-- Required action --
Every line below must be copied as written, except for pictures.

>>

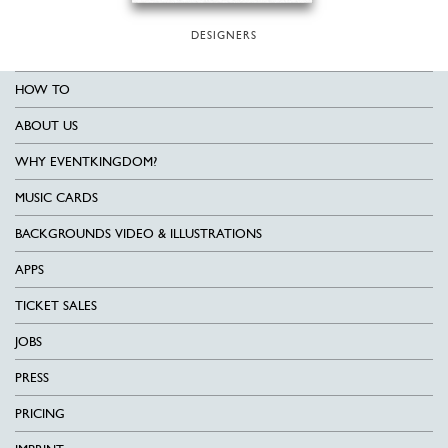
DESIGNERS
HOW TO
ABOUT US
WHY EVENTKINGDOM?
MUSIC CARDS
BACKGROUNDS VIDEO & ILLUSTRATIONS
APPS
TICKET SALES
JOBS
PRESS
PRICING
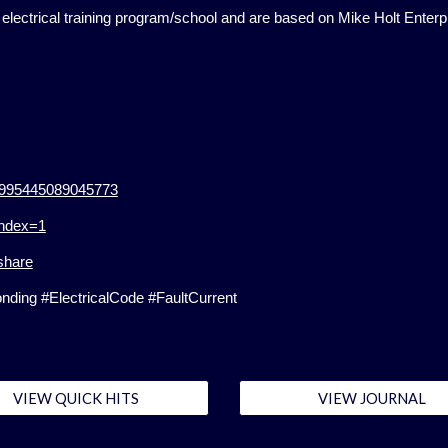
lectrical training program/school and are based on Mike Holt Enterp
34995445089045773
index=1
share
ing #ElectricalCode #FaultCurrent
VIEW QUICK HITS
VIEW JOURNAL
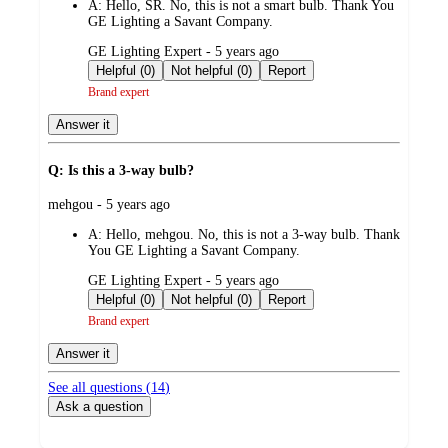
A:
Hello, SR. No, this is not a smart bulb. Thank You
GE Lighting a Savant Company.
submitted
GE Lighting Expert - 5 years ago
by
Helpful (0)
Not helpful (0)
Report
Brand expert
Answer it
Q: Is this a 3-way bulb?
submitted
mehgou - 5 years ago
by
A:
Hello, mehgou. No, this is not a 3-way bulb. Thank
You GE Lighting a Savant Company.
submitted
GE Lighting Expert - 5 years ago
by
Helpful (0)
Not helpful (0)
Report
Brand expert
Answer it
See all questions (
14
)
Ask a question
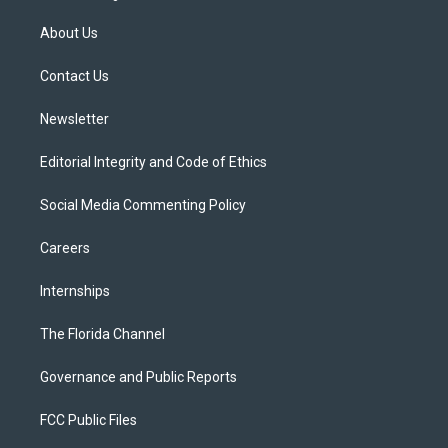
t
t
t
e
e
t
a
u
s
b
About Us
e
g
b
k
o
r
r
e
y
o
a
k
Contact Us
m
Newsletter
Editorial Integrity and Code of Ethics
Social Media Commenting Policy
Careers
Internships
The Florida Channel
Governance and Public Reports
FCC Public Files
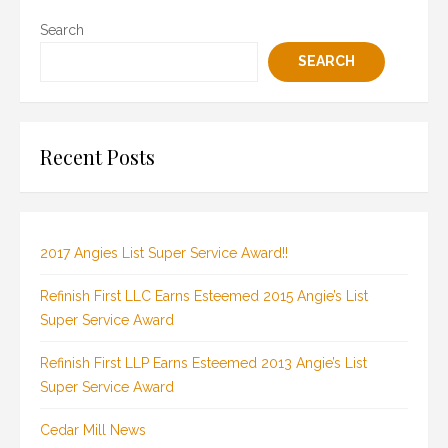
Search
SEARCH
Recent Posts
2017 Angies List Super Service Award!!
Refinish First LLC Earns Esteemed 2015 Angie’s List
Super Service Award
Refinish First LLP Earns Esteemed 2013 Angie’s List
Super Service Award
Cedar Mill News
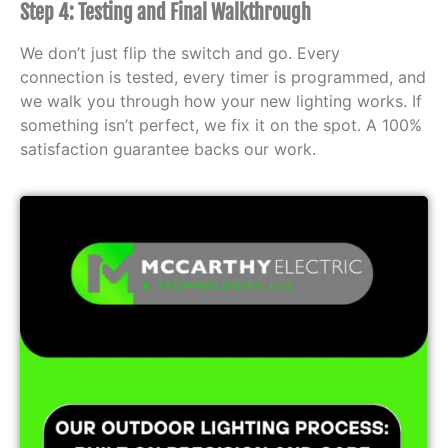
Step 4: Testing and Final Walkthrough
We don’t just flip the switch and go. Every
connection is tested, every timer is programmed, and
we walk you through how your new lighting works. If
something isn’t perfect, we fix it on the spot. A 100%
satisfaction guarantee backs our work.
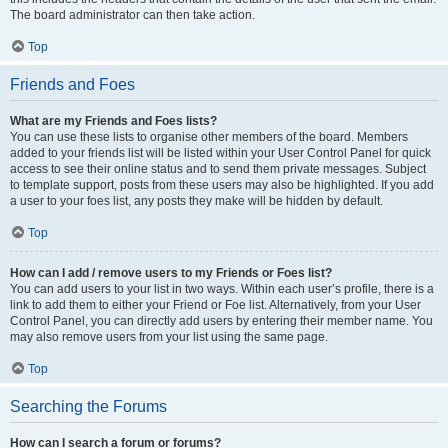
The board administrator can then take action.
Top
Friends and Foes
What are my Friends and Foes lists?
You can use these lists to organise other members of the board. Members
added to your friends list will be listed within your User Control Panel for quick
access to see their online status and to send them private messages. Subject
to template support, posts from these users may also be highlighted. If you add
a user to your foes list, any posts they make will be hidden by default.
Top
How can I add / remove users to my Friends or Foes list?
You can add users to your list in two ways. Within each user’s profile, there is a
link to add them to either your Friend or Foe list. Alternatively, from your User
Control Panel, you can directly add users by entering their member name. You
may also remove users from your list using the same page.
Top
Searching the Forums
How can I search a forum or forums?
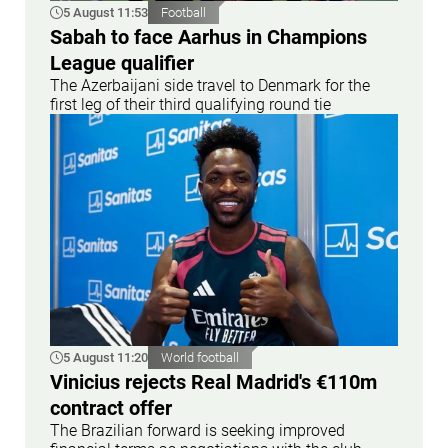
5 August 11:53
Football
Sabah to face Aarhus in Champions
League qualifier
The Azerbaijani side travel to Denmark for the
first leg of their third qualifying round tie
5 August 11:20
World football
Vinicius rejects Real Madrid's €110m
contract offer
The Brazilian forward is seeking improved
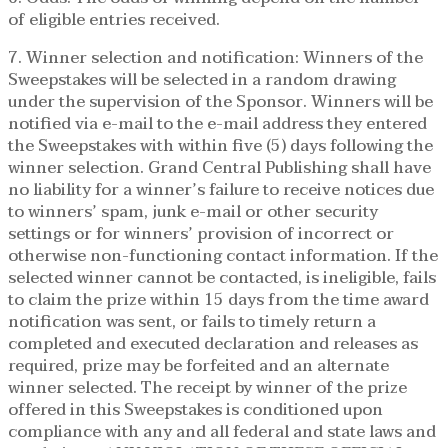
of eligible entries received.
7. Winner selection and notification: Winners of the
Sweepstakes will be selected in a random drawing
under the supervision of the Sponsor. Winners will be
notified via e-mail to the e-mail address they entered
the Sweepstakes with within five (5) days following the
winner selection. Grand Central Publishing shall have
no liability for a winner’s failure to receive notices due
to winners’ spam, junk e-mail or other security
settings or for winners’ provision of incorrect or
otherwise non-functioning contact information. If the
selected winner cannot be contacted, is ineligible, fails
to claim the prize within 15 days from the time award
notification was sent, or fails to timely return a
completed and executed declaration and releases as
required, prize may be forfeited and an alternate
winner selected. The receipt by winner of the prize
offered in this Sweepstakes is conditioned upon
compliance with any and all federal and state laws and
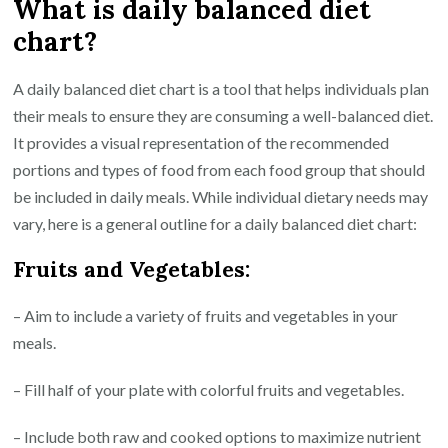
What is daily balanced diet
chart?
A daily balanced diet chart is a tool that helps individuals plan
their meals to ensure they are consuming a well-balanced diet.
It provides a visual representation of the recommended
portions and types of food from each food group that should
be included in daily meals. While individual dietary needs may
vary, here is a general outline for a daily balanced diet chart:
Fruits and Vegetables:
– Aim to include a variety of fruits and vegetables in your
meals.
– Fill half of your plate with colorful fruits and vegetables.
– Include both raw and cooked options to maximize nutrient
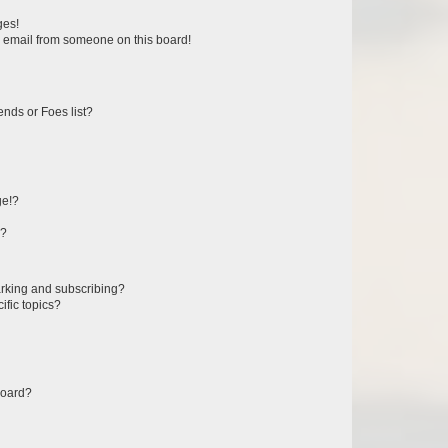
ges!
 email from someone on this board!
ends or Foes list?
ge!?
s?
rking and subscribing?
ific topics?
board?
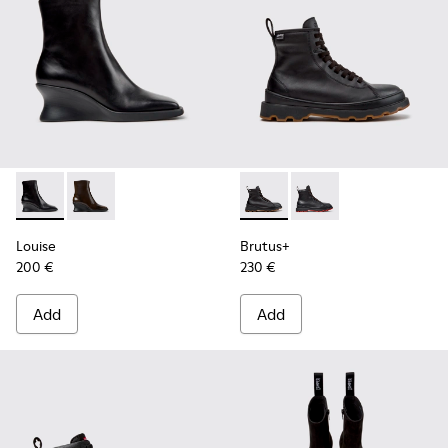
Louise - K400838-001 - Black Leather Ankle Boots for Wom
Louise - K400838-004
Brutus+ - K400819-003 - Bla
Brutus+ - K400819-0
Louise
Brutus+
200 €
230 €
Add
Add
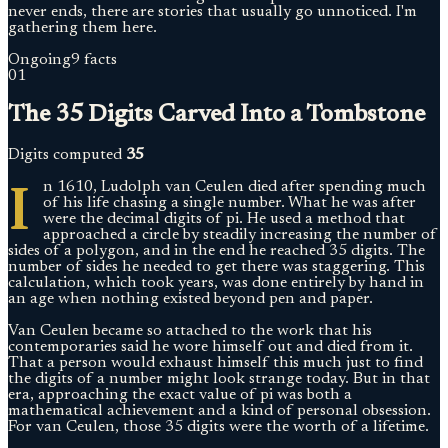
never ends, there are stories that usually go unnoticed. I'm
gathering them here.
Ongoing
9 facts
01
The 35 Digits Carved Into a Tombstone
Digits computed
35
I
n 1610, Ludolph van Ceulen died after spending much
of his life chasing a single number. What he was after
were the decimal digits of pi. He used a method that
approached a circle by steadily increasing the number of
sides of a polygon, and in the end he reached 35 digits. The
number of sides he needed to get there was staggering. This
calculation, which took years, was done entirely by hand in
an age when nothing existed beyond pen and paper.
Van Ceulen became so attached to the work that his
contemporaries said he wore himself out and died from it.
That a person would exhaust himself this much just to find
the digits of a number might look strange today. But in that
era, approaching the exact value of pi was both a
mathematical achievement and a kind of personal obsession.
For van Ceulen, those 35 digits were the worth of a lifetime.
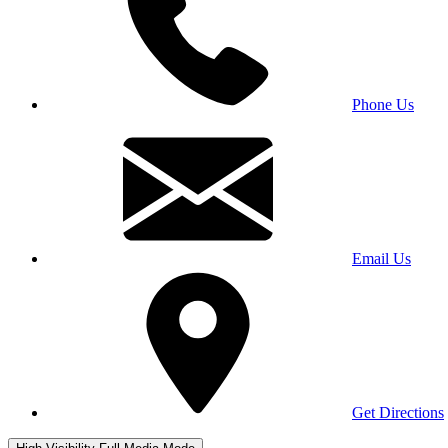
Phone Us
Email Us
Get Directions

<<

-- Reply to the task --
DESIGNERS
HOW TO
ABOUT US
WHY EVENTKINGDOM?
MUSIC CARDS
BACKGROUNDS VIDEO & ILLUSTRATIONS
APPS
TICKET SALES
JOBS
PRESS
PRICING
lectrical training program/school and are based on Mike Holt Enterp
34995445089045773
index=1
share
ing #ElectricalCode #FaultCurrent
VIEW QUICK HITS
VIEW JOURNAL
A:
Hello, SR. No, this is not a smart bulb. Thank You
GE Lighting a Savant Company.
submitted
GE Lighting Expert - 5 years ago
by
Helpful (0)
Not helpful (0)
Report
Brand expert
Answer it
Q: Is this a 3-way bulb?
submitted
mehgou - 5 years ago
by
A:
Hello, mehgou. No, this is not a 3-way bulb. Thank
You GE Lighting a Savant Company.
submitted
GE Lighting Expert - 5 years ago
by
Helpful (0)
Not helpful (0)
Report
Brand expert
Answer it
See all questions (
14
)
Ask a question
t
t
t
e
e
t
a
u
s
b
About Us
e
g
b
k
o
r
r
e
y
o
a
k
Contact Us
m
Newsletter
Editorial Integrity and Code of Ethics
Social Media Commenting Policy
Careers
Internships
The Florida Channel
Governance and Public Reports
FCC Public Files
Search
SEARCH
Recent Posts
2017 Angies List Super Service Award!!
Refinish First LLC Earns Esteemed 2015 Angie’s List
Super Service Award
Refinish First LLP Earns Esteemed 2013 Angie’s List
Super Service Award
Cedar Mill News
Step 4: Testing and Final Walkthrough
We don’t just flip the switch and go. Every
connection is tested, every timer is programmed, and
we walk you through how your new lighting works. If
something isn’t perfect, we fix it on the spot. A 100%
satisfaction guarantee backs our work.
The board administrator can then take action.
Top
Friends and Foes
What are my Friends and Foes lists?
You can use these lists to organise other members of the board. Members
added to your friends list will be listed within your User Control Panel for quick
access to see their online status and to send them private messages. Subject
to template support, posts from these users may also be highlighted. If you add
a user to your foes list, any posts they make will be hidden by default.
Top
How can I add / remove users to my Friends or Foes list?
You can add users to your list in two ways. Within each user’s profile, there is a
link to add them to either your Friend or Foe list. Alternatively, from your User
Control Panel, you can directly add users by entering their member name. You
may also remove users from your list using the same page.
Top
Searching the Forums
How can I search a forum or forums?
5 August 11:53
Football
Sabah to face Aarhus in Champions
League qualifier
The Azerbaijani side travel to Denmark for the
first leg of their third qualifying round tie
5 August 11:20
World football
Vinicius rejects Real Madrid's €110m
contract offer
The Brazilian forward is seeking improved
of eligible entries received.
7. Winner selection and notification: Winners of the
Sweepstakes will be selected in a random drawing
under the supervision of the Sponsor. Winners will be
notified via e-mail to the e-mail address they entered
the Sweepstakes with within five (5) days following the
winner selection. Grand Central Publishing shall have
no liability for a winner’s failure to receive notices due
to winners’ spam, junk e-mail or other security
settings or for winners’ provision of incorrect or
otherwise non-functioning contact information. If the
selected winner cannot be contacted, is ineligible, fails
to claim the prize within 15 days from the time award
notification was sent, or fails to timely return a
completed and executed declaration and releases as
required, prize may be forfeited and an alternate
winner selected. The receipt by winner of the prize
offered in this Sweepstakes is conditioned upon
compliance with any and all federal and state laws and
What is daily balanced diet
chart?
A daily balanced diet chart is a tool that helps individuals plan
their meals to ensure they are consuming a well-balanced diet.
It provides a visual representation of the recommended
portions and types of food from each food group that should
be included in daily meals. While individual dietary needs may
vary, here is a general outline for a daily balanced diet chart:
Fruits and Vegetables:
– Aim to include a variety of fruits and vegetables in your
meals.
– Fill half of your plate with colorful fruits and vegetables.
– Include both raw and cooked options to maximize nutrient
ges!
 email from someone on this board!
ends or Foes list?
ge!?
s?
rking and subscribing?
ific topics?
board?
Louise - K400838-001 - Black Leather Ankle Boots for Wom
Louise - K400838-004
Brutus+ - K400819-003 - Bla
Brutus+ - K400819-0
Louise
Brutus+
200 €
230 €
Add
Add
never ends, there are stories that usually go unnoticed. I'm
gathering them here.
Ongoing
9 facts
01
The 35 Digits Carved Into a Tombstone
Digits computed
35
I
n 1610, Ludolph van Ceulen died after spending much
of his life chasing a single number. What he was after
were the decimal digits of pi. He used a method that
approached a circle by steadily increasing the number of
sides of a polygon, and in the end he reached 35 digits. The
number of sides he needed to get there was staggering. This
calculation, which took years, was done entirely by hand in
an age when nothing existed beyond pen and paper.
Van Ceulen became so attached to the work that his
contemporaries said he wore himself out and died from it.
That a person would exhaust himself this much just to find
the digits of a number might look strange today. But in that
era, approaching the exact value of pi was both a
mathematical achievement and a kind of personal obsession.
For van Ceulen, those 35 digits were the worth of a lifetime.
Phone Us
Email Us
Get Directions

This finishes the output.